Work order
Filter the records below for the word "Vacances". Copy each line that holds it.

Source data
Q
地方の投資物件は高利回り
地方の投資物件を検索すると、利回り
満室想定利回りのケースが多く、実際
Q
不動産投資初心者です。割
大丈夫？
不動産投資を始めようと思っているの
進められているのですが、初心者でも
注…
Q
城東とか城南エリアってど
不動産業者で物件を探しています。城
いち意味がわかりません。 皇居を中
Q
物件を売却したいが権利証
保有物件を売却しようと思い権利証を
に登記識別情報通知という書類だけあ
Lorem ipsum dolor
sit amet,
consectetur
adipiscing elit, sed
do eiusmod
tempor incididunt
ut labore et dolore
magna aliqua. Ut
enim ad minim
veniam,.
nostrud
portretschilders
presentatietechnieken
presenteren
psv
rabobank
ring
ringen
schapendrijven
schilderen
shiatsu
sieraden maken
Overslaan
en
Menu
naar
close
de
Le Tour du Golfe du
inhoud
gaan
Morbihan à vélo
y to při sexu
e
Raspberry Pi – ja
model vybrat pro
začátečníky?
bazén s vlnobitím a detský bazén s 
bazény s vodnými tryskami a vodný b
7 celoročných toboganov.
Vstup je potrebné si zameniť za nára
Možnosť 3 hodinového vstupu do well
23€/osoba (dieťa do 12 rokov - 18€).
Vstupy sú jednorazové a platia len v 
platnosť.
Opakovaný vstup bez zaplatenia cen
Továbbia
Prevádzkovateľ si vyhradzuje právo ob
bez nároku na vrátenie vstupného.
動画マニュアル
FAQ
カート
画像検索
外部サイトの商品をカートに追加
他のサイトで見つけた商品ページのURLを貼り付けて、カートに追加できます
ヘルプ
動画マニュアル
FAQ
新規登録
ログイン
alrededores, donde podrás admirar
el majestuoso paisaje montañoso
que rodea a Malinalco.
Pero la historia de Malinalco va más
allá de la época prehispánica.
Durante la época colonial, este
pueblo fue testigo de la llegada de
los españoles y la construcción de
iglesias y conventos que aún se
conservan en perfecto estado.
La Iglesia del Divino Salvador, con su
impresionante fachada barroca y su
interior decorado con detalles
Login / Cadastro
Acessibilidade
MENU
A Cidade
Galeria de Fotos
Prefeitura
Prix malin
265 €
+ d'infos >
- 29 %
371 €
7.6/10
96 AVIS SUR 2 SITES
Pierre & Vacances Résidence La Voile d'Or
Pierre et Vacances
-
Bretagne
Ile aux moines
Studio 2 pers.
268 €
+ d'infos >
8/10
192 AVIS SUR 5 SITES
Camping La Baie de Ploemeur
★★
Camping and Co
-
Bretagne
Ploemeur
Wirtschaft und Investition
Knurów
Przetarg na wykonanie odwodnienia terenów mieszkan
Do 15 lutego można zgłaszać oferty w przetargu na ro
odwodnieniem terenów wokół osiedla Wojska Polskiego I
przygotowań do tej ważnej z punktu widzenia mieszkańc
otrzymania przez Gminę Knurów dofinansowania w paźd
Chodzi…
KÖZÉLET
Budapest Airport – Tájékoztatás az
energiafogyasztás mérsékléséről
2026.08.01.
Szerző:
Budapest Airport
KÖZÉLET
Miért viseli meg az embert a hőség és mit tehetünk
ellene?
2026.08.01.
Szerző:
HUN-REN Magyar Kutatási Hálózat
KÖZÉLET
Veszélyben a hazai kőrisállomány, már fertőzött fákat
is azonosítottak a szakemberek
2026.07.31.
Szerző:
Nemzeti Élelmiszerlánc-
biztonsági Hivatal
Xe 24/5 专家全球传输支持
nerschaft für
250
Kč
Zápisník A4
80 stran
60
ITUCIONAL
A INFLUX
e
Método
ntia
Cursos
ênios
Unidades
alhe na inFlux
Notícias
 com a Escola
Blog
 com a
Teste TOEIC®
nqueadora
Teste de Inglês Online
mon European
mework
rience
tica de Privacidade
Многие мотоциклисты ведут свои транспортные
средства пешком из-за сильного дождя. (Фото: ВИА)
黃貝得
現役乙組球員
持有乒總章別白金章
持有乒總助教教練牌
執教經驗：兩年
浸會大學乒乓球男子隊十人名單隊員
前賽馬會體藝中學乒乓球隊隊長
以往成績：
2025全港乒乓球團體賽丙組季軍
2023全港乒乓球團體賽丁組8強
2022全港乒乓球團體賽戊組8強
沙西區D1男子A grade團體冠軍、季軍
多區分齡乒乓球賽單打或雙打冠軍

Exercise response
Pierre & Vacances Résidence La Voile d'Or
Pierre et Vacances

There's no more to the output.